First-time homebuyers taking advantage of interest rate cuts are a big reason why Kelowna’s real estate market is starting to pick up pace.
Royal LePage on Tuesday released its Home Price Update and Market Forecast report for the fourth quarter of 2024, and it found the aggregate home price in the city jumped nearly 2% over the last year. The fact the price increased 3.1% from the third quarter, however, shows the market might be ready to start humming again.
“Thanks to two sizeable rate cuts by the Bank of Canada in the fourth quarter, activity has picked up noticeably in the Kelowna housing market,” Royal LePage Kelowna owner Francis Braam said in a press release.

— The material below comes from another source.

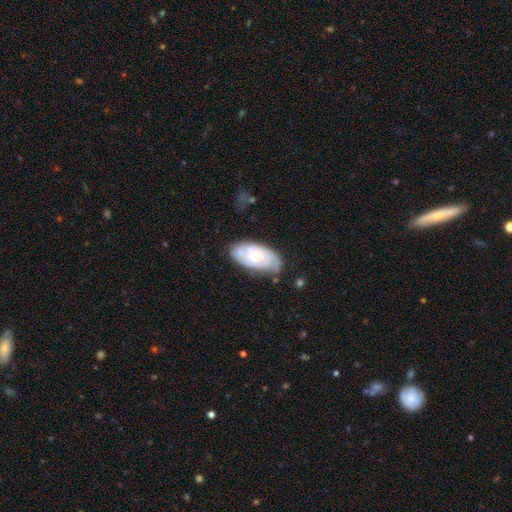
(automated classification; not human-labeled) This is likely a featured or disk galaxy (63%). It is clearly not viewed edge-on (93%). Bar: clearly no (81%). Spiral arm pattern: likely yes (77%). Central bulge: possibly moderate (48%). Merging: likely none (69%).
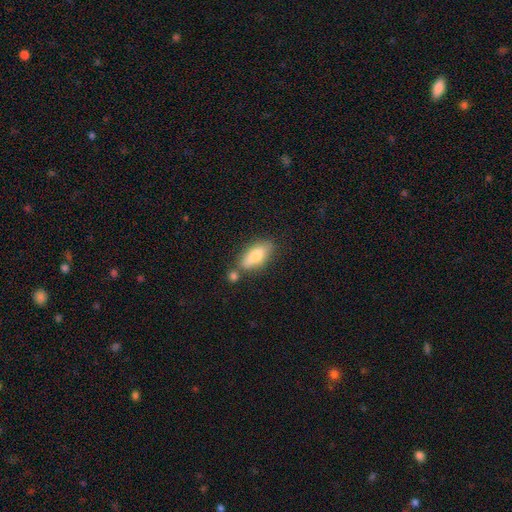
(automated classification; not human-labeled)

“On a yearly basis, transactions have risen by double digits as buyer demand has swiftly increased in recent weeks. Inventory has been climbing too, though the burst in activity we recorded between October and December is causing supply gains to stagnate and prices to trend upward.
“First-time buyers are particularly active at the moment, looking to take advantage of lower borrowing costs. With the first-time buyer cohort picking-up entry-level properties, move-up buyers have been able to upgrade into larger homes.”

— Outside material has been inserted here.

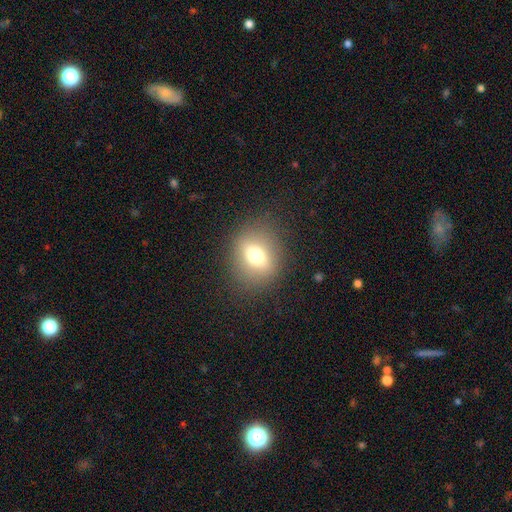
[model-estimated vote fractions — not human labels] Smooth or featured: smooth — 68% (featured or disk — 18%)
How rounded: round — 59% (in between — 39%)
Merging: none — 84% (minor disturbance — 10%)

Kelowna’s single-family median home price jumped 6.3% from the fourth quarter of 2023 to $1.1 million, while the condominium mark increased 2.6% during the same period to $492,000.

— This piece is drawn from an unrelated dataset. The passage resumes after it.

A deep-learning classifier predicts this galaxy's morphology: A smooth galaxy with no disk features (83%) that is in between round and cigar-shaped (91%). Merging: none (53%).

Royal LePage’s numbers are similar to the ones released last week by Association of Interior Realtors, which showed an uptick in sales and listings last month in the Interior, as well as price increases in the Central Okanagan.
“I do not expect that the momentum we are currently experiencing will slow down anytime soon,” Braam said. “Buyer demand will likely continue to intensify as the market naturally heats up in the spring.
“There is potential for the spring market to start earlier than normal, given the current pace of demand. Should the winter weather stay mild and interest rates continue to slide downward, this will likely be the case.”